### [Work required]
Turn the text read from each of the items below into a numbered list, one line per entry, with blank lines skipped. Leave the pictures out of your answer.

┌──

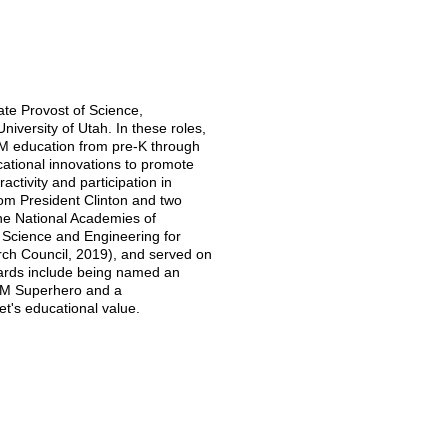
ate Provost of Science,
versity of Utah. In these roles,
EM education from pre-K through
ational innovations to promote
activity and participation in
rom President Clinton and two
the National Academies of
 Science and Engineering for
rch Council, 2019), and served on
ards include being named an
EM Superhero and a
t's educational value.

└──

### [Result]
1. ate Provost of Science,
2. versity of Utah. In these roles,
3. EM education from pre-K through
4. ational innovations to promote
5. activity and participation in
6. rom President Clinton and two
7. the National Academies of
8.  Science and Engineering for
9. rch Council, 2019), and served on
10. ards include being named an
11. EM Superhero and a
12. t's educational value.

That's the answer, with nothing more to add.